**Provided text**

Faithiness

David Brooks has a column in today’s New York Times titled “Faith vs. the Faithless,” about Mitt Romney’s religion speech. I plunged into it with the same enthusiasm I have for dumpster diving in really bad neighborhoods. But I was pleasantly surprised that Brooks actually had a glimmer of insight.

When this country was founded, James Madison envisioned a noisy public square with different religious denominations arguing, competing and balancing each other’s passions. But now the landscape of religious life has changed. Now its most prominent feature is the supposed war between the faithful and the faithless. Mitt Romney didn’t start this war, but
speeches like his both exploit and solidify this divide in people’s minds. The supposed war between the faithful and the faithless has exacted casualties.

The first casualty is the national community. Romney described a community yesterday. Observant Catholics, Baptists, Methodists, Jews and Muslims are inside that community. The nonobservant are not. There was not even a perfunctory sentence showing respect for the nonreligious.

I’ve read the speech. It not only disses the nonreligious (about which the Rude Pundit gets really rude); it also leaves out anyone who isn’t a monotheist. I guess Mitt isn’t worried about losing the Buddhist vote.

As for the alleged war on religion, Joe Conason rightly points out that it’s mostly been the religious fighting it:

Phonies like Huckabee and Romney complain constantly about the supposed religious intolerance of secular liberals. But the truth is that liberals — including agnostics and atheists — have long been far more tolerant of religious believers in office than the other way around. They helped elect a Southern Baptist named Jimmy Carter to the presidency in 1976, and today they support a Mormon named Harry Reid who is the Senate majority leader — which makes him the highest-ranking Mormon officeholder in American history. Nobody in the Democratic Party has displayed the slightest prejudice about Reid’s religion.

And an editorial in today’s New York Times gets to the bottom of why Romney had to make the speech in the first place:

Even by the low standards of this campaign, it was a distressing moment and just what the nation’s founders wanted to head off with the immortal words of the First Amendment: A presidential candidate cowed into defending his way of worshiping God by a powerful minority determined to impose its religious tenets as a test for holding public office. …

…Mr. Romney was not there to defend freedom of religion, or to champion the indisputable notion that belief in God and religious observance are longstanding parts of American life. He was trying to persuade Christian fundamentalists in the Republican Party, who do want to impose their faith on the Oval Office, that he is sufficiently Christian for them to support his bid for the Republican nomination. No matter how dignified he looked, and how many times he quoted the founding fathers, he could not disguise that sad fact.

**Exercises**
1 - Set down, word for word, the stretch of the post on Mitt Romney's religion speech from "When this country" through "for the nonreligious.".
2 - From the listing, extract verbatim the stretch from the line that contains "Juegos de Coches" through the line that contains "Fotografies: Campanyes arqueològiques", both included. Leave the pictures out.

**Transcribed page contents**
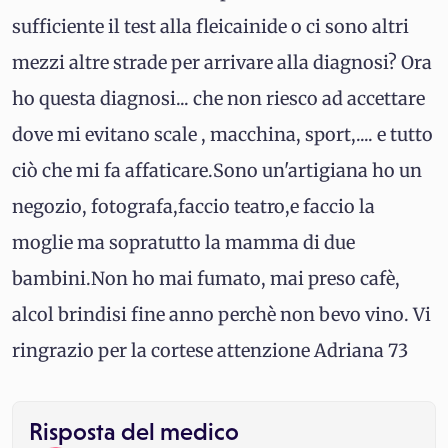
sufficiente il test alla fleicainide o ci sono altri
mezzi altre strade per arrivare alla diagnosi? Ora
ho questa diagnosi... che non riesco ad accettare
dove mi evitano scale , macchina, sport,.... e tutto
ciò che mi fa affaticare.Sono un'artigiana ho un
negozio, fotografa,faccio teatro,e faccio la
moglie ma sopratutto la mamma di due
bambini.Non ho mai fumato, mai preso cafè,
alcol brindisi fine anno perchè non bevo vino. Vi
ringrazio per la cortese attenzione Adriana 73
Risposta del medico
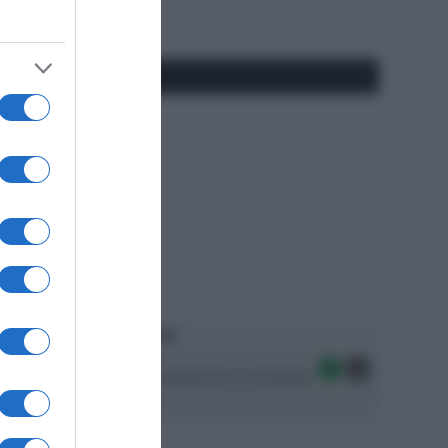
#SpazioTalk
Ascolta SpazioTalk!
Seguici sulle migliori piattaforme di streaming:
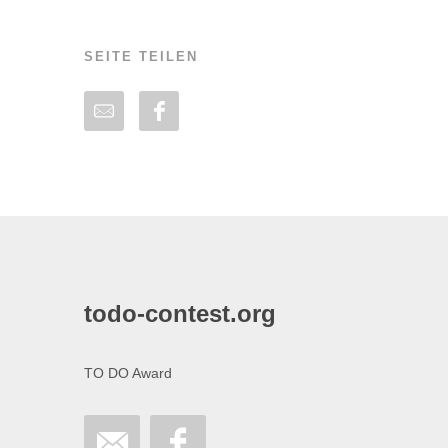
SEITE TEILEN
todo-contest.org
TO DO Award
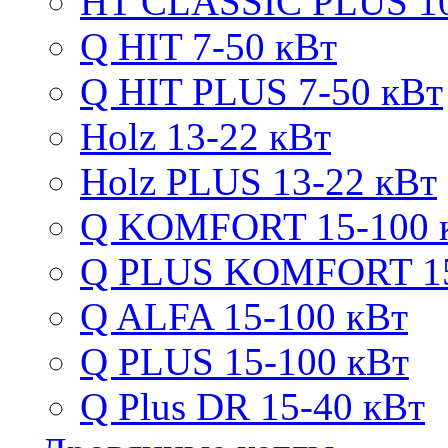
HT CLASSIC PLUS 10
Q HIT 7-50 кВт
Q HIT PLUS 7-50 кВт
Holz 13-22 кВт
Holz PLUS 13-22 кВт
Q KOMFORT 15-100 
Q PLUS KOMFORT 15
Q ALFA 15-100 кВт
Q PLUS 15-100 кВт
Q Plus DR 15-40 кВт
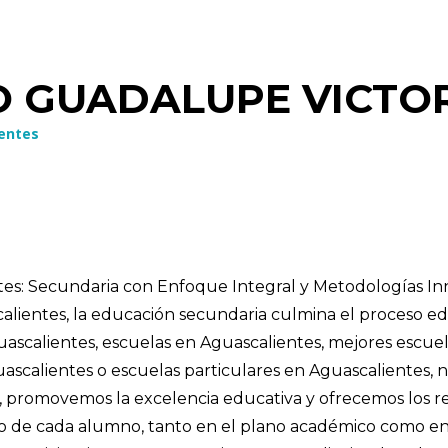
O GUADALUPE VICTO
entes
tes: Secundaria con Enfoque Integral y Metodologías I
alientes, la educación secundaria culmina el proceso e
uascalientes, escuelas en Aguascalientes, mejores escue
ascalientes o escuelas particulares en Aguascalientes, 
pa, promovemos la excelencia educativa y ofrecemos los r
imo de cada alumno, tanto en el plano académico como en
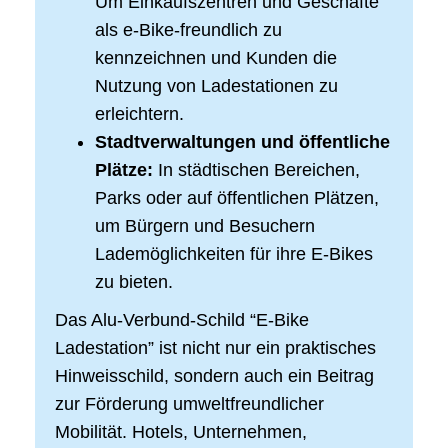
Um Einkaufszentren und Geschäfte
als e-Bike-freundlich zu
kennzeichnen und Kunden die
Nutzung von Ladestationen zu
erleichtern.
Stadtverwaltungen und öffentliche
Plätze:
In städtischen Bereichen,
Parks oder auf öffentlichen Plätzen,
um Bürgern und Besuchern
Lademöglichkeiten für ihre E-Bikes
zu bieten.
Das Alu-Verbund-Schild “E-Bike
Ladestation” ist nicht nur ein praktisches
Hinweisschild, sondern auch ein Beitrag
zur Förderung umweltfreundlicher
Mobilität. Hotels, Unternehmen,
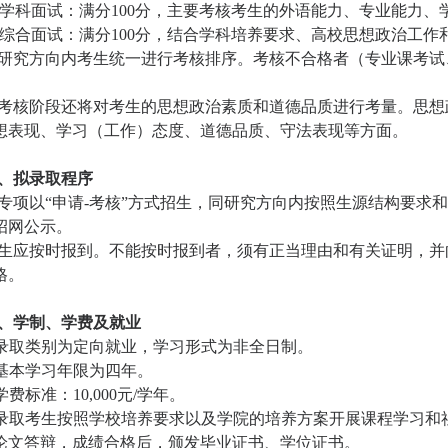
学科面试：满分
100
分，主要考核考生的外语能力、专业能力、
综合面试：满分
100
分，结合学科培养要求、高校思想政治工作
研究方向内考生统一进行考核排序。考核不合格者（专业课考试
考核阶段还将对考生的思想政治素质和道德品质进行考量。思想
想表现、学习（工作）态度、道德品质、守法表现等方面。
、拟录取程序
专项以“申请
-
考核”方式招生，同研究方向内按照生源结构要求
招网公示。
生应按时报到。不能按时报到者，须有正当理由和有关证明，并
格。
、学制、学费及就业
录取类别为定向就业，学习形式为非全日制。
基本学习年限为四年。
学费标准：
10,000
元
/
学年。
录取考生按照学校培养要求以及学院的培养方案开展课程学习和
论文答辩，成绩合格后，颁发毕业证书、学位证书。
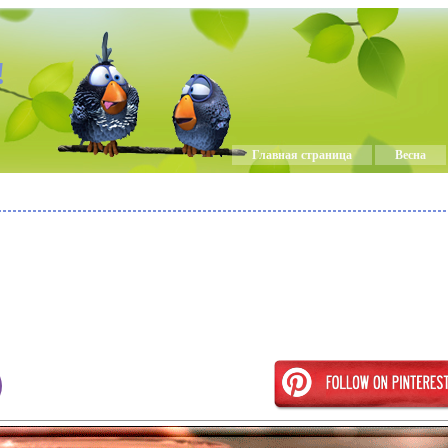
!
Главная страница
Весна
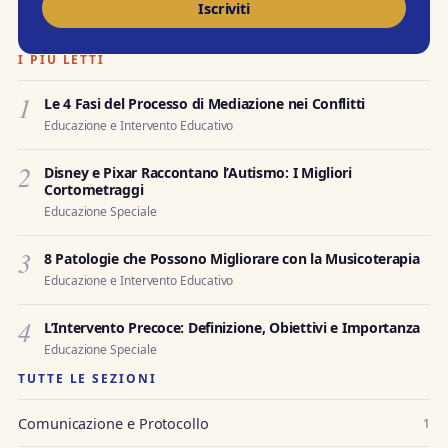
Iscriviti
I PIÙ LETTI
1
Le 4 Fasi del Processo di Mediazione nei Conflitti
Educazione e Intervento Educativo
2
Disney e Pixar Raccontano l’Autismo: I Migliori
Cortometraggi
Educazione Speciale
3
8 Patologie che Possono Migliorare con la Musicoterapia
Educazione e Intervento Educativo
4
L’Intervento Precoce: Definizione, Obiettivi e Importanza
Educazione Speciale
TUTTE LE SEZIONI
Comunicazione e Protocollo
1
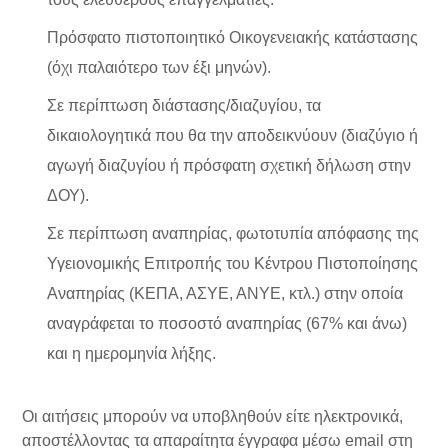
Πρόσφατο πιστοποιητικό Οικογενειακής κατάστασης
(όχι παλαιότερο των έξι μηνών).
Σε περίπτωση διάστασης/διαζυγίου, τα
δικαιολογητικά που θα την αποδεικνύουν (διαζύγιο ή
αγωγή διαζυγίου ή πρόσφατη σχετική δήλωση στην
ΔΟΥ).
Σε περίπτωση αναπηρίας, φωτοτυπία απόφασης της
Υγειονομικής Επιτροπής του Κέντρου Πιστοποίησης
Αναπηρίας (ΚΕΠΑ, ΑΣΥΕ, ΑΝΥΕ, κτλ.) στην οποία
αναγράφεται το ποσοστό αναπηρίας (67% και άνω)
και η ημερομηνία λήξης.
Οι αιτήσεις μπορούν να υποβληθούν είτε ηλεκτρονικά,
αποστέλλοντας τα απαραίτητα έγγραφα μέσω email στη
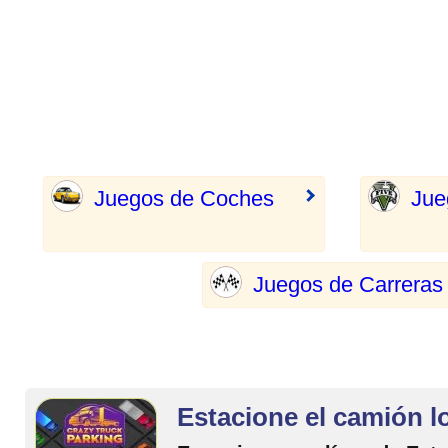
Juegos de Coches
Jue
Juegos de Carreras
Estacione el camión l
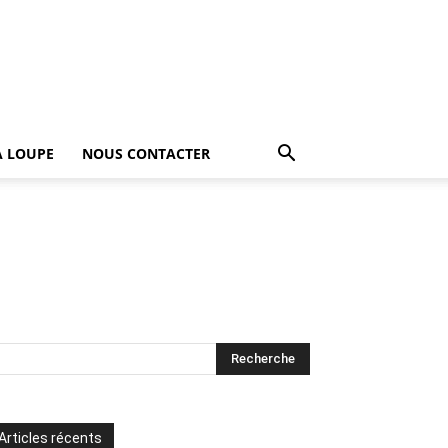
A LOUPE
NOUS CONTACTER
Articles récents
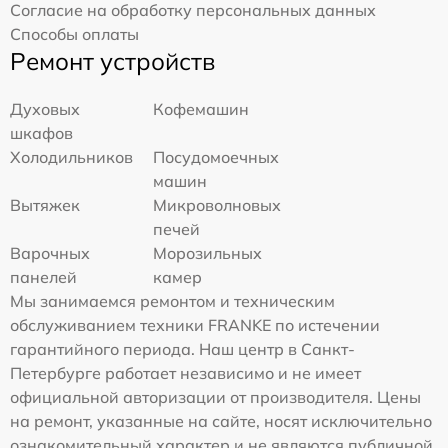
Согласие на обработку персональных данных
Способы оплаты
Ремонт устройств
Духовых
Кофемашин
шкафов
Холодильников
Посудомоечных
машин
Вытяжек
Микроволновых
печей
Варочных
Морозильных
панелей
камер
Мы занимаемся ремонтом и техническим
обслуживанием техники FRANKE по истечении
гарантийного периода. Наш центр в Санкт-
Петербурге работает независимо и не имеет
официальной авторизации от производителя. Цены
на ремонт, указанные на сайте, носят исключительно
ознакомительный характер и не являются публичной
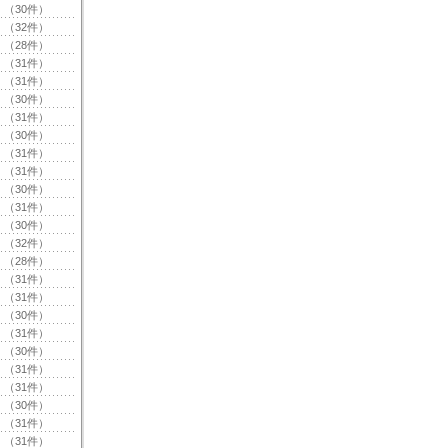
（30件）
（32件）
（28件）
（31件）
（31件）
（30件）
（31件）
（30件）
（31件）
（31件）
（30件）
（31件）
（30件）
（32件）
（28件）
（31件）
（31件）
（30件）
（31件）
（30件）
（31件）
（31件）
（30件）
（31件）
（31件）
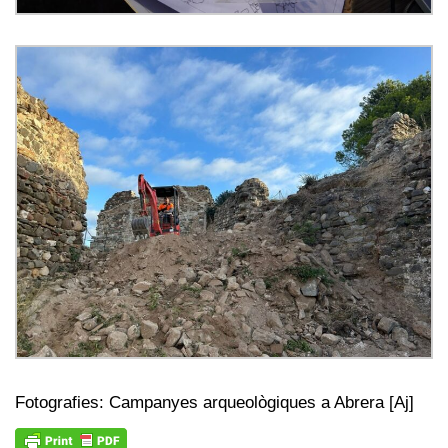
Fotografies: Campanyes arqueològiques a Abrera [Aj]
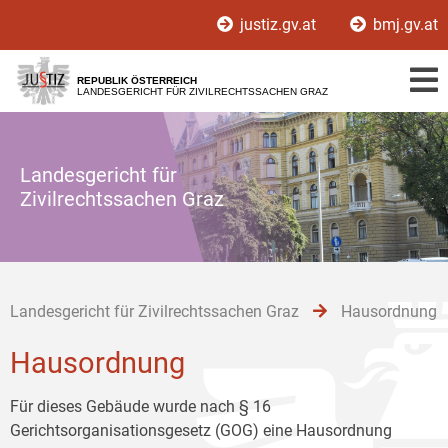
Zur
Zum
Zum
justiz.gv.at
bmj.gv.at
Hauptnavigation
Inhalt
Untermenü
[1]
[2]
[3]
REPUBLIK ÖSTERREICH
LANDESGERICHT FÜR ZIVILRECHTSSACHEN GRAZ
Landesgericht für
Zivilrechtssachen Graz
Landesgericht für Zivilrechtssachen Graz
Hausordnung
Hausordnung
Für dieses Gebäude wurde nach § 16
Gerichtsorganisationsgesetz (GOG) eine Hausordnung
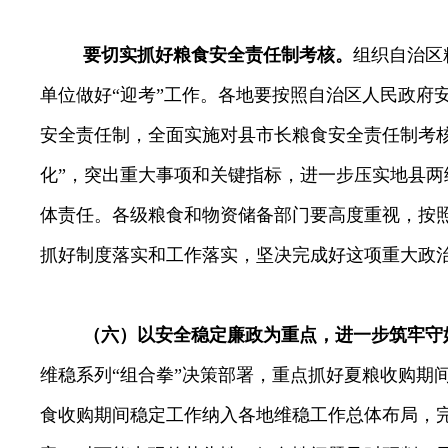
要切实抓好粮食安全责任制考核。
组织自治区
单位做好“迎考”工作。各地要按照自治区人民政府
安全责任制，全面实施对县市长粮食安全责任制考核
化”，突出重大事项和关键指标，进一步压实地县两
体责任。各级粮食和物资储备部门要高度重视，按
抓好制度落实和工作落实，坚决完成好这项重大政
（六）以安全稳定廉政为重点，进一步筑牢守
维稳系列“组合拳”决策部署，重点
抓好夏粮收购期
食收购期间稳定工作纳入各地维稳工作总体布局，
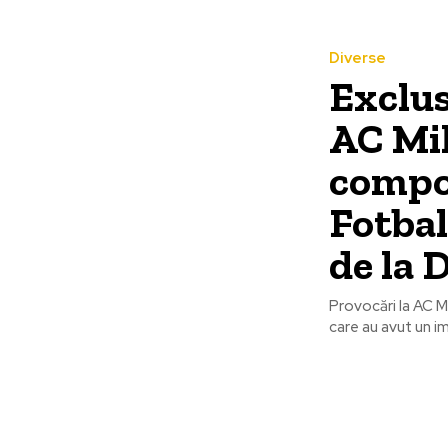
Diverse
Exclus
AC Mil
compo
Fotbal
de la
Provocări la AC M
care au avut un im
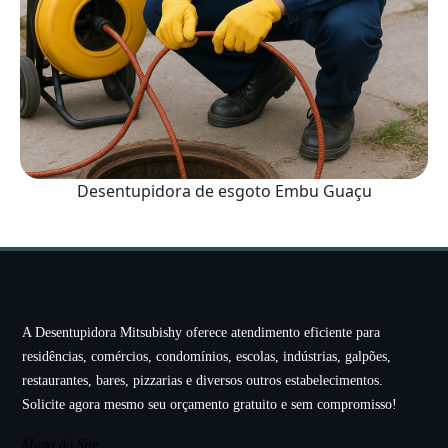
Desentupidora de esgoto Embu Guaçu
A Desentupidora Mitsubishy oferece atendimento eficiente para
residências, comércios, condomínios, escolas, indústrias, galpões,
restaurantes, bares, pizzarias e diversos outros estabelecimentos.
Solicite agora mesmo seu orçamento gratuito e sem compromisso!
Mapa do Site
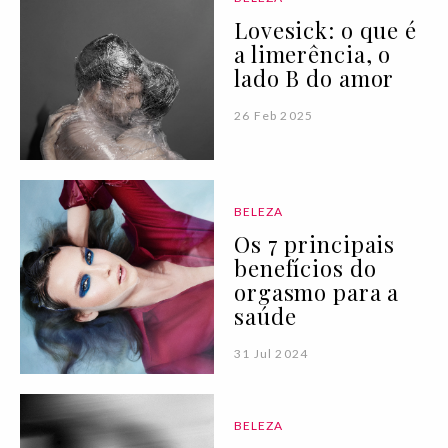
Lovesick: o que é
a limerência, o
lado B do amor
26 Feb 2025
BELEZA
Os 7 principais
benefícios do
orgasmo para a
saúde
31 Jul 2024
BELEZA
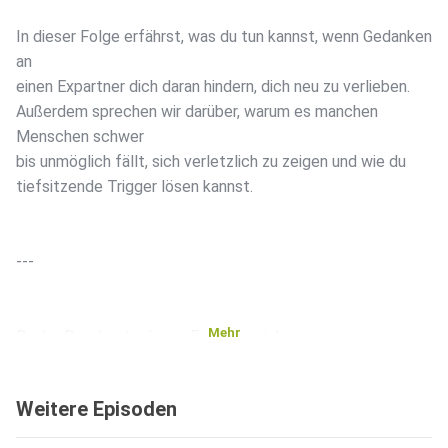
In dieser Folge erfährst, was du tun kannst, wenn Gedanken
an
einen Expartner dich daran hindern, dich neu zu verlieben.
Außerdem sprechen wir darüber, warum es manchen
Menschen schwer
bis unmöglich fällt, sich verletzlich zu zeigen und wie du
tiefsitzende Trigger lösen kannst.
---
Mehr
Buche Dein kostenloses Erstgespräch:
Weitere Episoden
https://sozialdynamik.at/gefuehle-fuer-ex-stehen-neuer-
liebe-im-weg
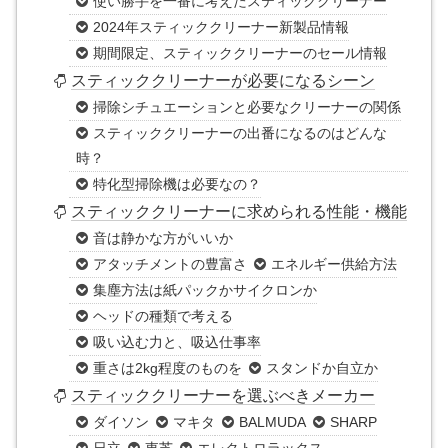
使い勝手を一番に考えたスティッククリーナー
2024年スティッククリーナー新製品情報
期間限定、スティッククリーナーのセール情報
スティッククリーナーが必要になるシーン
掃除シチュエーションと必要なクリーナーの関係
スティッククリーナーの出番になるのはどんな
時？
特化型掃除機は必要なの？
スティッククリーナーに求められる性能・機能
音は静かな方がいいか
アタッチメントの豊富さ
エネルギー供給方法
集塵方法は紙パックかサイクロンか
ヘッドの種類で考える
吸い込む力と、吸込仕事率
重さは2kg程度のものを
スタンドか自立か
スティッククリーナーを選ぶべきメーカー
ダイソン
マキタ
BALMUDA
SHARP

**Responses by item number**
1 -
When this country was founded, James Madison envisioned a noisy public square with different religious denominations arguing, competing and balancing each other’s passions. But now the landscape of religious life has changed. Now its most prominent feature is the supposed war between the faithful and the faithless. Mitt Romney didn’t start this war, but
speeches like his both exploit and solidify this divide in people’s minds. The supposed war between the faithful and the faithless has exacted casualties.

The first casualty is the national community. Romney described a community yesterday. Observant Catholics, Baptists, Methodists, Jews and Muslims are inside that community. The nonobservant are not. There was not even a perfunctory sentence showing respect for the nonreligious.

2 -
Juegos de Coches
Jue
Juegos de Carreras
Estacione el camión l
A LOUPE
NOUS CONTACTER
Articles récents
Согласие на обработку персональных данных
Способы оплаты
Ремонт устройств
Духовых
Кофемашин
шкафов
Холодильников
Посудомоечных
машин
Вытяжек
Микроволновых
печей
Варочных
Морозильных
панелей
камер
Мы занимаемся ремонтом и техническим
обслуживанием техники FRANKE по истечении
гарантийного периода. Наш центр в Санкт-
Петербурге работает независимо и не имеет
официальной авторизации от производителя. Цены
на ремонт, указанные на сайте, носят исключительно
ознакомительный характер и не являются публичной
（30件）
（32件）
（28件）
（31件）
（31件）
（30件）
（31件）
（30件）
（31件）
（31件）
（30件）
（31件）
（30件）
（32件）
（28件）
（31件）
（31件）
（30件）
（31件）
（30件）
（31件）
（31件）
（30件）
（31件）
（31件）
Fotografies: Campanyes arqueològiques a Abrera [Aj]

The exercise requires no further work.